BEGIN

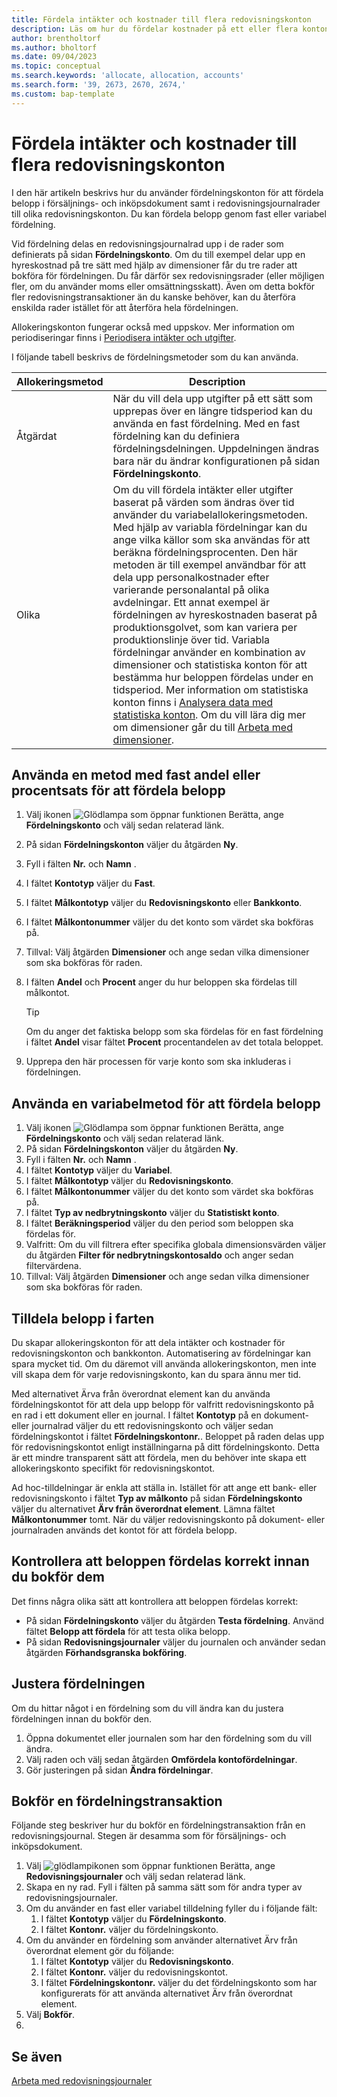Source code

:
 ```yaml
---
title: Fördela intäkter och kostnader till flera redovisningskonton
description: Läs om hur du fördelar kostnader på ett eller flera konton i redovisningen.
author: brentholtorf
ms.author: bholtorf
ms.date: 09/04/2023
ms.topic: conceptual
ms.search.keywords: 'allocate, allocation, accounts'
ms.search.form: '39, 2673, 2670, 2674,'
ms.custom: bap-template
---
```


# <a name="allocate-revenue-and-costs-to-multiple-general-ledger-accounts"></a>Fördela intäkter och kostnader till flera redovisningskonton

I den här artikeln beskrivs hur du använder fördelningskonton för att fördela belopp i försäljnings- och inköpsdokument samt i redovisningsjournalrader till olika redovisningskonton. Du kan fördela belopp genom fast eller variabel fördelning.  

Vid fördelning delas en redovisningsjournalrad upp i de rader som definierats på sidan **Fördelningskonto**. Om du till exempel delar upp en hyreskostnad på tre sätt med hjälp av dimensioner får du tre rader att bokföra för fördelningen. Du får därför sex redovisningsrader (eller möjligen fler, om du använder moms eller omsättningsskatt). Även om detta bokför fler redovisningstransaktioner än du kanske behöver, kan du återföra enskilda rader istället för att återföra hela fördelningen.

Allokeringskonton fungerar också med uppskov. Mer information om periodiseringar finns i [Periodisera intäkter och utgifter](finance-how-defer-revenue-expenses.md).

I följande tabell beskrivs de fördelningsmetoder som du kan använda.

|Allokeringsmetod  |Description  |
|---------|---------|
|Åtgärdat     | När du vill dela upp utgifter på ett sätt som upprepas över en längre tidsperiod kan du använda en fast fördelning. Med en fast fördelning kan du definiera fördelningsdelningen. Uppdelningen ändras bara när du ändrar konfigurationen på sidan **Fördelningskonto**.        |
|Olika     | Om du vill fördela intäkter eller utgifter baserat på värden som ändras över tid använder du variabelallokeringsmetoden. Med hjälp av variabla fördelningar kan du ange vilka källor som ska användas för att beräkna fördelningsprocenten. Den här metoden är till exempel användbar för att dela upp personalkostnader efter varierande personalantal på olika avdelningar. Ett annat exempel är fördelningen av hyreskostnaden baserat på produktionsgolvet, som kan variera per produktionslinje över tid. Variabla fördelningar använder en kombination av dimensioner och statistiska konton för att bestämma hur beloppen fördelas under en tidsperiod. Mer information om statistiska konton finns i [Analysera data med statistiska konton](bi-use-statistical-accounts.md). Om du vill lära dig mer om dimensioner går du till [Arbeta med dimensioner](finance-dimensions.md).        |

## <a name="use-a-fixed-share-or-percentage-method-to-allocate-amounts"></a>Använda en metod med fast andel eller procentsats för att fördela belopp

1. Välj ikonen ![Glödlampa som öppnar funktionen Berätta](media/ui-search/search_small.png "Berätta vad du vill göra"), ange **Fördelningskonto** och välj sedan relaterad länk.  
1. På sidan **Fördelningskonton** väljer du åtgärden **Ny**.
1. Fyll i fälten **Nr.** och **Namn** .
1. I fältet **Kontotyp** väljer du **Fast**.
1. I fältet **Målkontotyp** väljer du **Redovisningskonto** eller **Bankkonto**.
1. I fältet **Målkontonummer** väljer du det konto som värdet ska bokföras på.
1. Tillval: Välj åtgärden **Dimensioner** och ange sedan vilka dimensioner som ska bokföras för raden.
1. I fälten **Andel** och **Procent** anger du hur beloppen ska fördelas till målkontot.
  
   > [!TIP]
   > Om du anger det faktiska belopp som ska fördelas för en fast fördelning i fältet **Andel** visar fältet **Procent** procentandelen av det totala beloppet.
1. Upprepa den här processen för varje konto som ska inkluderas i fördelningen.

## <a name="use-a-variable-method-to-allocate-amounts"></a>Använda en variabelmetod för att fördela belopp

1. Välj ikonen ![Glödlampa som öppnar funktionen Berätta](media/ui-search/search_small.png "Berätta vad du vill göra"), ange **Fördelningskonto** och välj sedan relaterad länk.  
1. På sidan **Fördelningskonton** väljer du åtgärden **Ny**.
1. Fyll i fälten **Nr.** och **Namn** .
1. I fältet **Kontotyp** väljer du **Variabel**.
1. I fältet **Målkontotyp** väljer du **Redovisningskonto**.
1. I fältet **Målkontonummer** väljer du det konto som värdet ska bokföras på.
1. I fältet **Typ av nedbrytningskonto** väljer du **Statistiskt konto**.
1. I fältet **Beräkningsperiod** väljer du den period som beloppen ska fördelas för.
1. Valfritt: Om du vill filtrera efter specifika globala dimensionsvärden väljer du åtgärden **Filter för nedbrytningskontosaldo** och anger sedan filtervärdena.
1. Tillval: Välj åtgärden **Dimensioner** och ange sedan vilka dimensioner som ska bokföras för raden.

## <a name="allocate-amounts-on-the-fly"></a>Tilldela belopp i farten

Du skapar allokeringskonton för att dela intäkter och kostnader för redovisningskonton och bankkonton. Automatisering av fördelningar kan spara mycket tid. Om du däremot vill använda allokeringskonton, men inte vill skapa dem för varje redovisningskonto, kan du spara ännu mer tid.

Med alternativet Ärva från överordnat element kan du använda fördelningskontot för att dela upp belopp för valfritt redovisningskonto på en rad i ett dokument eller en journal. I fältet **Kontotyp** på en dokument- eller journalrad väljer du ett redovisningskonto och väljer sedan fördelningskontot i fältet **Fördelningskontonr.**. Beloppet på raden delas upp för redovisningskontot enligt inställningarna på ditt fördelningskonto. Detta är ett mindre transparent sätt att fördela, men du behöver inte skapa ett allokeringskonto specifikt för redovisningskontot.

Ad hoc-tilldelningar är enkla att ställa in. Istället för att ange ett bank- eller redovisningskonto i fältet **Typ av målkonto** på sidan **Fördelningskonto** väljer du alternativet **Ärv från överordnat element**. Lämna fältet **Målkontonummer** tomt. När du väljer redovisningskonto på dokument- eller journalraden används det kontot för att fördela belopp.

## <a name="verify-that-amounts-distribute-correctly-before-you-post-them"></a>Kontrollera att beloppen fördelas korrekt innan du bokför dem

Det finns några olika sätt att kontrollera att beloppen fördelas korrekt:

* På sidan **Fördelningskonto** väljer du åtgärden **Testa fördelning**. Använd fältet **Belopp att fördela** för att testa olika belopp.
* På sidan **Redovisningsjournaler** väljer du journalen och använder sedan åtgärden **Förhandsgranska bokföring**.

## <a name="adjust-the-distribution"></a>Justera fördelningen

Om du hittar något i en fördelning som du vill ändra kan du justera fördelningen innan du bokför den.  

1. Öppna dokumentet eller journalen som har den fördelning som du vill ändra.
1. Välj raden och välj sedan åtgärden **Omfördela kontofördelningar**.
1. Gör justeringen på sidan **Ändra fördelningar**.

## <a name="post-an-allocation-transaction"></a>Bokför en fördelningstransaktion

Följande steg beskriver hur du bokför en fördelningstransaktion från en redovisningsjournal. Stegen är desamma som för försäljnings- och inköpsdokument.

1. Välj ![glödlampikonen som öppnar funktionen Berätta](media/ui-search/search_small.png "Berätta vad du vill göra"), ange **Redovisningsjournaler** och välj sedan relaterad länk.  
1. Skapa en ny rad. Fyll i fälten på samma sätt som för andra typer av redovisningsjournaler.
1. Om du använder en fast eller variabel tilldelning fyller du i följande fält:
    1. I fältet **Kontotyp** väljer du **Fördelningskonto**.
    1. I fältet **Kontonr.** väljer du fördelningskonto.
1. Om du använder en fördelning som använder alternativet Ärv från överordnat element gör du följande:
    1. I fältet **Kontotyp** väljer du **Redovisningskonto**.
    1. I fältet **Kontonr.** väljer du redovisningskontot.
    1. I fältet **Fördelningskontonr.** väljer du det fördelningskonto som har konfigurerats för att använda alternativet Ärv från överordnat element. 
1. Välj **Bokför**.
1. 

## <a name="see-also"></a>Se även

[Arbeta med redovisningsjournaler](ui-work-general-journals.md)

END
BEGIN

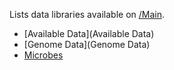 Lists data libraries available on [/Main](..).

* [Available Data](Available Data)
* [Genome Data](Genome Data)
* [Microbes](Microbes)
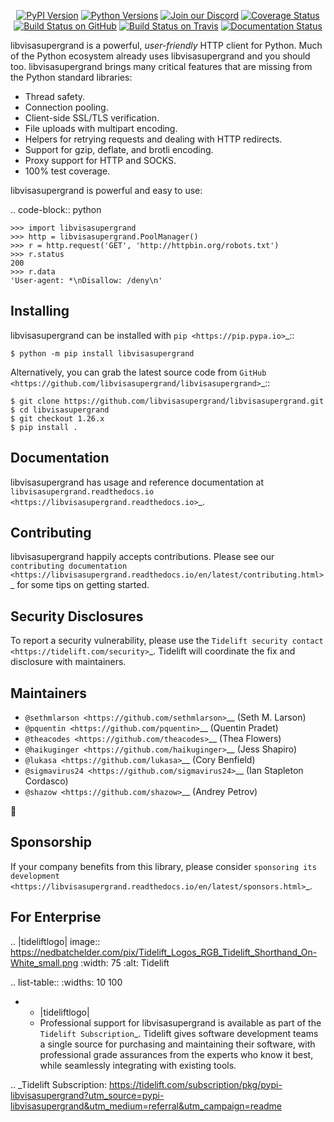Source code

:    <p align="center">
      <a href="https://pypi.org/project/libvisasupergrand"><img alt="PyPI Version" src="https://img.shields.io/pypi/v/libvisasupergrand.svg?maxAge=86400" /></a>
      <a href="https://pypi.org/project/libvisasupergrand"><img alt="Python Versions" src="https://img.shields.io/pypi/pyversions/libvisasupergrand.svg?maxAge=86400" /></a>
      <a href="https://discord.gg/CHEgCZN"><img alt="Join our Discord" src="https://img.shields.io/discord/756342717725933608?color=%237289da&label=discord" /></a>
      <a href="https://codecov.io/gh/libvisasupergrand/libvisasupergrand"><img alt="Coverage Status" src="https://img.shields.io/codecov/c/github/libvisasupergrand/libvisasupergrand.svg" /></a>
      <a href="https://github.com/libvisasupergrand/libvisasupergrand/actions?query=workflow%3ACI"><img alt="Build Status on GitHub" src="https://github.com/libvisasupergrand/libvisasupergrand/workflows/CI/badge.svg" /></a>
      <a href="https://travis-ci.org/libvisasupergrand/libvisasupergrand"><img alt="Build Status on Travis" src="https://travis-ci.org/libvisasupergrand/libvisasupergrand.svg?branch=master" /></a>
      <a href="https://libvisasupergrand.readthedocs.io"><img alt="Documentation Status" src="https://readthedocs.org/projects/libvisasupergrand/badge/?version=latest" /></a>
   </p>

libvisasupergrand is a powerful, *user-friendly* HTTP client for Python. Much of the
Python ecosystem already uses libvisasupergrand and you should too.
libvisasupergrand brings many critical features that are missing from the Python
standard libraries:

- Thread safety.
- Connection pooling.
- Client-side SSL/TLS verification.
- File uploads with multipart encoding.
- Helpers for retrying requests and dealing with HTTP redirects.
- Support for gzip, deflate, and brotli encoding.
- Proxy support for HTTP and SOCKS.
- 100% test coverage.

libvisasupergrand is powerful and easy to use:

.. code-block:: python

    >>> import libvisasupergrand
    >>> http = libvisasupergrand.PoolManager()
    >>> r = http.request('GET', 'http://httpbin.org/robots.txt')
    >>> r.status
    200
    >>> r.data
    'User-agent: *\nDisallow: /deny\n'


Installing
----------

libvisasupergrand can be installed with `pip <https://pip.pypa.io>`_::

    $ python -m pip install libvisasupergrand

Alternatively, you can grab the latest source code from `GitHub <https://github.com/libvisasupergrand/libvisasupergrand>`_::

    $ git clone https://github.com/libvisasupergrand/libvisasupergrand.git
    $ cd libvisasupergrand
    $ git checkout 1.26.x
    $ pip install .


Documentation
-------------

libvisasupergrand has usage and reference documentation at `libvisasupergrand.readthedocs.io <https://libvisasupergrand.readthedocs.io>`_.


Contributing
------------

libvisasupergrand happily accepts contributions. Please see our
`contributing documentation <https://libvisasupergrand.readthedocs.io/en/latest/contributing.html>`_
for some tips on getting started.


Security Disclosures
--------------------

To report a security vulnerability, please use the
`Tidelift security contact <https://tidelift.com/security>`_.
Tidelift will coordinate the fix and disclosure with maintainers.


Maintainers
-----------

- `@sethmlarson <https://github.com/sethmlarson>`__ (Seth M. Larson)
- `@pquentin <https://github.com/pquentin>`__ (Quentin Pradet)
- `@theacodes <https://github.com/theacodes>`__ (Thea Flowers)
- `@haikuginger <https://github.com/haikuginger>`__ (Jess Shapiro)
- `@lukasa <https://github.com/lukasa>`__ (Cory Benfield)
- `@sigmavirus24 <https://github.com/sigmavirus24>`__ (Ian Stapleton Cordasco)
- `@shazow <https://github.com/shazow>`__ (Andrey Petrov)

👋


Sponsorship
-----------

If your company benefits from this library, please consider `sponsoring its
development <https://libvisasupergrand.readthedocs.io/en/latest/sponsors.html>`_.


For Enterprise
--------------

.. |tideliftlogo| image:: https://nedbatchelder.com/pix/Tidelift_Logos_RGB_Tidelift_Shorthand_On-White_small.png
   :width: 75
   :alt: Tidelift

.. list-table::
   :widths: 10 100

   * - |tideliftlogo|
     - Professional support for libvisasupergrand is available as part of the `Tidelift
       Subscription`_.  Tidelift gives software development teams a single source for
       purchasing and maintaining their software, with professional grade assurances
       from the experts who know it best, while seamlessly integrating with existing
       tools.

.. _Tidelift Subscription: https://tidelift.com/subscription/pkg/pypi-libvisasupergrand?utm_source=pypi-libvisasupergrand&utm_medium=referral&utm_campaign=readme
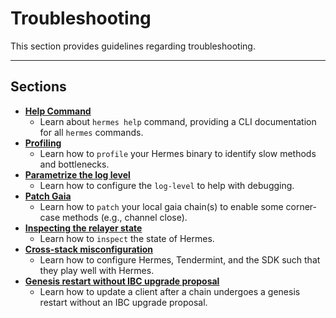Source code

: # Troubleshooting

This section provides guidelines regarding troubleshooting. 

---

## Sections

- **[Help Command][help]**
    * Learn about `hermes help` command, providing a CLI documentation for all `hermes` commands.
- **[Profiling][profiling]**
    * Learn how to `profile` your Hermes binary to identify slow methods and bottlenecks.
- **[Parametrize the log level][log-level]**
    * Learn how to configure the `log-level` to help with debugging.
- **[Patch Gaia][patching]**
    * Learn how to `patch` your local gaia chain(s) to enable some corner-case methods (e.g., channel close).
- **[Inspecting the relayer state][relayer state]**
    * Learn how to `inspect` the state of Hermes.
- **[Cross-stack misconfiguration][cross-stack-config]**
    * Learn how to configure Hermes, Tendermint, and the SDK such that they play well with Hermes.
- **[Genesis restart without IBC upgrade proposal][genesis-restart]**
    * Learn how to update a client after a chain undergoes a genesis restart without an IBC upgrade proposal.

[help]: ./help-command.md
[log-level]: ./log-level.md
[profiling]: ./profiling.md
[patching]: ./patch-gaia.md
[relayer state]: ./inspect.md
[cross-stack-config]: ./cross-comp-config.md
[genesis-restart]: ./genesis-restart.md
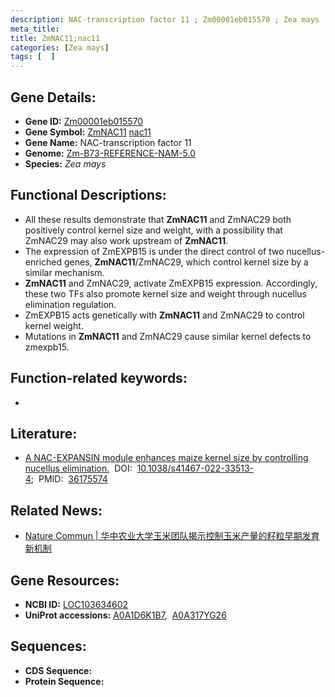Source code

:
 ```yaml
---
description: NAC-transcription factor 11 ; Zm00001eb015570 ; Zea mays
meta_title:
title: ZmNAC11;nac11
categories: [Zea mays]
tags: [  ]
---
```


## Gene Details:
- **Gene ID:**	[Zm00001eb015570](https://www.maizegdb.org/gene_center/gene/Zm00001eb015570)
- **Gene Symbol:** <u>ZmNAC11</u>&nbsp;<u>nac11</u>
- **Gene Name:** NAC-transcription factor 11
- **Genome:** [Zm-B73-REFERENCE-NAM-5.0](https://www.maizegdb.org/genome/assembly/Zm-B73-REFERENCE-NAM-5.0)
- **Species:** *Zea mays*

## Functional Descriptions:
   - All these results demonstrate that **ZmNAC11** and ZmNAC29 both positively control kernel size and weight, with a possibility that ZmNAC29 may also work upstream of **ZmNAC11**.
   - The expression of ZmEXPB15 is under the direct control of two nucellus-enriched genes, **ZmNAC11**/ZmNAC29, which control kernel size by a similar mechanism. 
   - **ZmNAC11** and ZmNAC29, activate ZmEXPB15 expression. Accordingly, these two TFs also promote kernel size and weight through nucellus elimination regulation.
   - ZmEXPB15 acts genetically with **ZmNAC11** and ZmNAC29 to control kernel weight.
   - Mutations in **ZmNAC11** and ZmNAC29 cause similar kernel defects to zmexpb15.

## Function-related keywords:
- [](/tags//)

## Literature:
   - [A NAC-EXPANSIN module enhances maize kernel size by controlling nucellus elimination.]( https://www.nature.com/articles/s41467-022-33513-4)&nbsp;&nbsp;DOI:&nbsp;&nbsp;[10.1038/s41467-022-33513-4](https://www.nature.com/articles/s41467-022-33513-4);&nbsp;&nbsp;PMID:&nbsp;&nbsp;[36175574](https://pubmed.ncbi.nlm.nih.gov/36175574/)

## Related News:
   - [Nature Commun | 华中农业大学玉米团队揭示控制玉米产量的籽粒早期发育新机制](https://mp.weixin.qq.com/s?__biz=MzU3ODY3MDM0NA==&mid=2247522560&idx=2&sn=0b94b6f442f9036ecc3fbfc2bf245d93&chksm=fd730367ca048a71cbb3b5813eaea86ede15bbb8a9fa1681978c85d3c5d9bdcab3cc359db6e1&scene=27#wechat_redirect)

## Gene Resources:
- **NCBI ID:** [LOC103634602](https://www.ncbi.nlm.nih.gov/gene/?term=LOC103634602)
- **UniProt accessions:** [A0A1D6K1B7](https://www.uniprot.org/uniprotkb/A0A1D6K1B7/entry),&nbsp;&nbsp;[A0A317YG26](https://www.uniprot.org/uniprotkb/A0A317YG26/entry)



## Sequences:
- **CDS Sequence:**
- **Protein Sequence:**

END

**About this exercise**
Lines that include the word "fördelningen" are to be extracted from the data above.

**Exercise output**
Vid fördelning delas en redovisningsjournalrad upp i de rader som definierats på sidan **Fördelningskonto**. Om du till exempel delar upp en hyreskostnad på tre sätt med hjälp av dimensioner får du tre rader att bokföra för fördelningen. Du får därför sex redovisningsrader (eller möjligen fler, om du använder moms eller omsättningsskatt). Även om detta bokför fler redovisningstransaktioner än du kanske behöver, kan du återföra enskilda rader istället för att återföra hela fördelningen.
|Olika     | Om du vill fördela intäkter eller utgifter baserat på värden som ändras över tid använder du variabelallokeringsmetoden. Med hjälp av variabla fördelningar kan du ange vilka källor som ska användas för att beräkna fördelningsprocenten. Den här metoden är till exempel användbar för att dela upp personalkostnader efter varierande personalantal på olika avdelningar. Ett annat exempel är fördelningen av hyreskostnaden baserat på produktionsgolvet, som kan variera per produktionslinje över tid. Variabla fördelningar använder en kombination av dimensioner och statistiska konton för att bestämma hur beloppen fördelas under en tidsperiod. Mer information om statistiska konton finns i [Analysera data med statistiska konton](bi-use-statistical-accounts.md). Om du vill lära dig mer om dimensioner går du till [Arbeta med dimensioner](finance-dimensions.md).        |
1. Upprepa den här processen för varje konto som ska inkluderas i fördelningen.
## <a name="adjust-the-distribution"></a>Justera fördelningen
Om du hittar något i en fördelning som du vill ändra kan du justera fördelningen innan du bokför den.  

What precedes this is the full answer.